I tried to visualise the whole scenario in a data scientist perspective. I also asked if bread packs sold out more and fast on Sunday’s or any other specific days. I learned that there was no pattern at all — not even an approximate pattern. Collecting a month data or year data or decade data was not going to help. The model of management had changed and I don’t know how many times. We cannot collect the data generated using different process models and apply the same data science model for all of the data. We cannot plot a graph for this and predict the next day requirement. We cannot predict the accuracy of such a system. The system should also take care of the data generation model and not just the data.

Each and every home in the locality needs to be understood and first, their bread pack model needs to be predicted. Then, based on that data, the shopkeeper data can be predicted.

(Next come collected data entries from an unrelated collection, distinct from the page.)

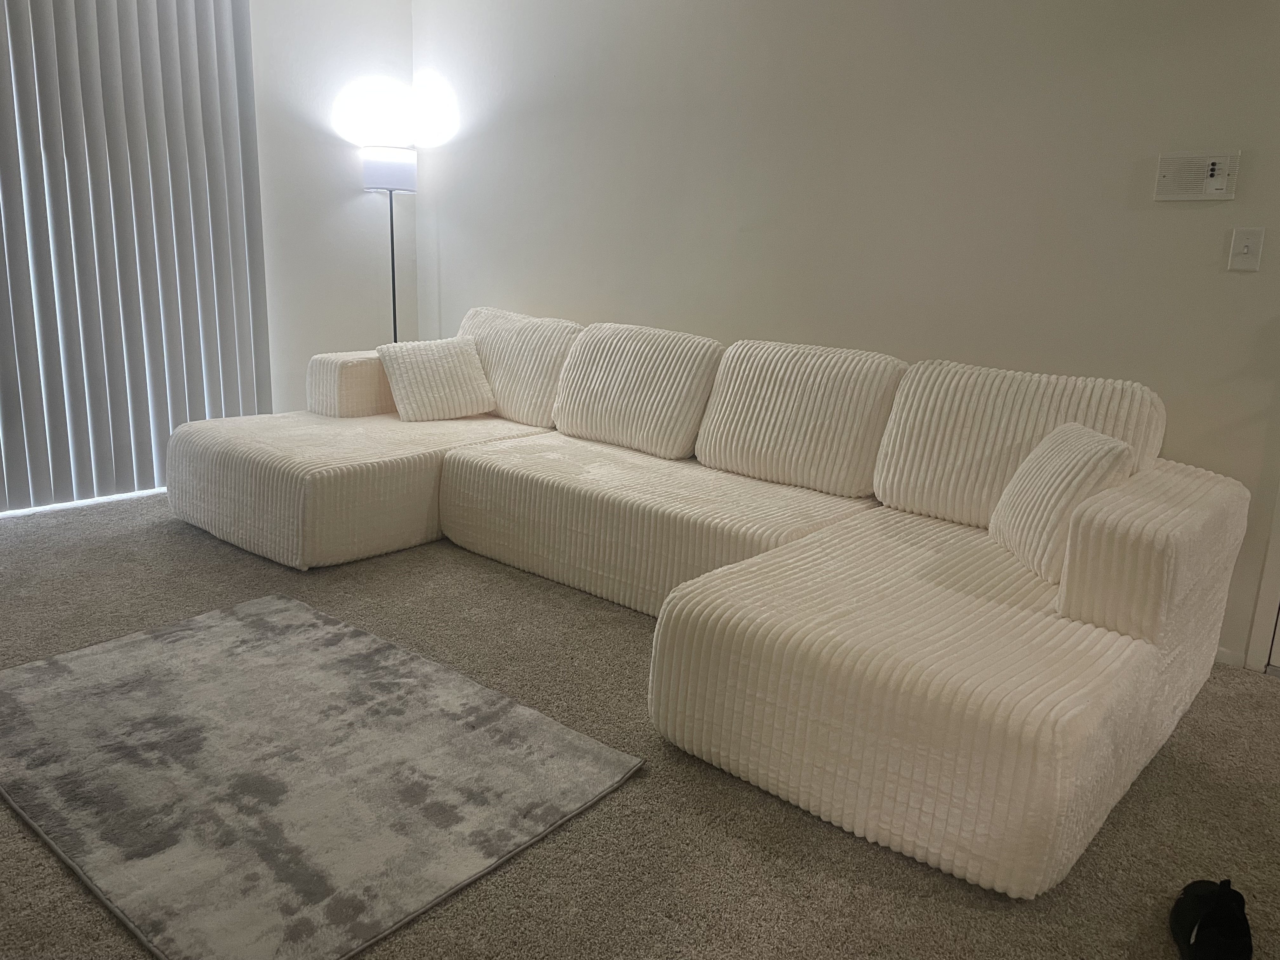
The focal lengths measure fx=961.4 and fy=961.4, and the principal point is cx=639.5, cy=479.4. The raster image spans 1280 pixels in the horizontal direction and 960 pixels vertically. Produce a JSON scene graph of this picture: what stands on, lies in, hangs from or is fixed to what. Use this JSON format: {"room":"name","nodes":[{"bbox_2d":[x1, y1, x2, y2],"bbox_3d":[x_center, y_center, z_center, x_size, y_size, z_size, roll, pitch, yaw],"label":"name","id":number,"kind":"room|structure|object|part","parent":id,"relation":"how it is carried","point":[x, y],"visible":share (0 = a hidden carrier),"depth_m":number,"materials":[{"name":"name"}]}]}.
{"room":"living room","nodes":[
{"label":"living room","id":0,"kind":"room"},
{"bbox_2d":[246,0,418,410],"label":"left wall","id":1,"kind":"structure","parent":0,"point":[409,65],"depth_m":4.68,"materials":[{"name":"white paint"}]},
{"bbox_2d":[0,0,271,513],"bbox_3d":[-2.491,-1.053,3.534,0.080,2.470,2.184,13,17,38],"label":"vertical blind","id":2,"kind":"object","parent":1,"relation":"attached to","point":[152,485],"visible":0.95,"depth_m":3.97,"materials":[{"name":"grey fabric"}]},
{"bbox_2d":[0,488,1279,959],"bbox_3d":[-0.515,0.741,1.986,6.453,0.099,4.784,13,17,38],"label":"carpet floor","id":3,"kind":"structure","parent":0,"point":[616,627],"depth_m":2.02,"materials":[{"name":"carpet"}]},
{"bbox_2d":[0,591,646,959],"bbox_3d":[-0.888,0.597,2.282,1.514,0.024,1.009,13,17,38],"label":"rug","id":4,"kind":"object","parent":3,"relation":"on","point":[237,625],"visible":0.99,"depth_m":2.08,"materials":[{"name":"grey carpet"}]},
{"bbox_2d":[361,140,417,343],"bbox_3d":[-1.251,-0.866,4.921,0.274,1.588,0.279,13,17,38],"label":"floor lamp","id":5,"kind":"object","parent":3,"relation":"on","point":[398,168],"visible":0.73,"depth_m":4.70,"materials":[{"name":"black metal"}]},
{"bbox_3d":[-1.229,-1.525,4.735,0.281,0.194,0.289,13,17,38],"label":"drum shade","id":6,"kind":"part","parent":5,"relation":"part of","materials":[{"name":"white fabric"}]},
{"bbox_2d":[153,300,1254,899],"bbox_3d":[-0.177,-0.030,3.177,3.608,0.854,1.723,13,17,38],"label":"sectional sofa","id":7,"kind":"object","parent":3,"relation":"on","point":[478,485],"visible":0.98,"depth_m":2.50,"materials":[{"name":"beige fabric"}]},
{"bbox_3d":[-1.271,-0.443,4.439,0.407,0.300,0.436,13,17,38],"label":"armrest","id":8,"kind":"part","parent":7,"relation":"part of","materials":[{"name":"beige fabric"}]},
{"bbox_2d":[375,334,498,421],"bbox_3d":[-0.869,-0.440,4.139,0.442,0.326,0.278,-7,16,-33],"label":"throw pillow","id":9,"kind":"object","parent":7,"relation":"on","point":[422,361],"visible":1,"depth_m":4.06,"materials":[{"name":"fabric"}]},
{"bbox_2d":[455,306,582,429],"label":"back cushion","id":10,"kind":"object","parent":7,"relation":"on","point":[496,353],"visible":0.69,"depth_m":4.07,"materials":[{"name":"fabric"}]},
{"bbox_2d":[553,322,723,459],"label":"back cushion","id":11,"kind":"object","parent":7,"relation":"on","point":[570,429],"visible":0.97,"depth_m":3.60,"materials":[{"name":"white fabric"}]},
{"bbox_2d":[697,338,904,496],"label":"back cushion","id":12,"kind":"object","parent":7,"relation":"on","point":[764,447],"visible":0.95,"depth_m":3.18,"materials":[{"name":"fabric"}]},
{"bbox_2d":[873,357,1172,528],"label":"back cushion","id":13,"kind":"object","parent":7,"relation":"on","point":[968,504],"visible":0.57,"depth_m":2.78,"materials":[{"name":"fabric"}]},
{"bbox_2d":[992,421,1136,584],"bbox_3d":[1.068,0.046,2.449,0.237,0.344,0.435,3,14,4],"label":"throw pillow","id":14,"kind":"object","parent":7,"relation":"on","point":[1101,439],"visible":0.82,"depth_m":2.33,"materials":[{"name":"fabric"}]},
{"bbox_3d":[1.230,0.163,2.296,0.317,0.377,0.567,13,17,38],"label":"armrest","id":15,"kind":"part","parent":7,"relation":"part of","materials":[{"name":"beige fabric"}]},
{"bbox_2d":[1169,877,1252,959],"bbox_3d":[1.013,0.776,1.700,0.121,0.103,0.292,13,17,38],"label":"shoe","id":16,"kind":"object","parent":3,"relation":"on","point":[1220,899],"visible":0.99,"depth_m":1.68,"materials":[{"name":"black"}]},
{"bbox_2d":[410,0,1279,665],"bbox_3d":[1.014,-0.862,3.354,5.890,2.542,0.154,13,17,38],"label":"back wall","id":17,"kind":"structure","parent":0,"point":[1177,210],"depth_m":3.34,"materials":[{"name":"paint"}]},
{"bbox_2d":[1153,151,1239,201],"bbox_3d":[1.594,-0.870,2.762,0.209,0.131,0.028,13,17,38],"label":"intercom panel","id":18,"kind":"object","parent":17,"relation":"attached to","point":[1199,173],"visible":0.99,"depth_m":2.76,"materials":[{"name":"white plastic"}]},
{"bbox_2d":[1214,646,1245,668],"bbox_3d":[0.646,0.273,3.805,3.043,0.062,0.013,13,17,38],"label":"baseboard","id":19,"kind":"structure","parent":17,"relation":"attached to","point":[1228,654],"depth_m":2.89,"materials":[{"name":"white paint"}]},
{"bbox_2d":[1226,226,1265,270],"bbox_3d":[1.702,-0.647,2.700,0.072,0.118,0.018,13,17,38],"label":"light switch","id":20,"kind":"object","parent":17,"relation":"attached to","point":[1246,251],"visible":0.98,"depth_m":2.70,"materials":[{"name":"white plastic"}]},
{"bbox_2d":[1245,489,1279,673],"bbox_3d":[2.284,-0.426,2.431,1.006,2.269,0.227,13,17,38],"label":"door frame","id":21,"kind":"structure","parent":17,"relation":"attached to","point":[1278,547],"depth_m":2.85,"materials":[{"name":"white paint"}]},
{"bbox_2d":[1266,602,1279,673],"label":"door","id":22,"kind":"structure","parent":17,"relation":"in","point":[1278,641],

Maybe there is more that I have missed out too.

I sit amazed and questioned about the societal effects on data science. And to say, this is one such example.  The social affects the data and it cannot be ignored. All those existing models look a lot immature, at least to me. Someone needs to pull the socks up and really get on to understanding such social-science models and then logically realise a meaningful, holistic picture for data science.

Dear Data Science,

Please understand Social Science,if you may want to have science.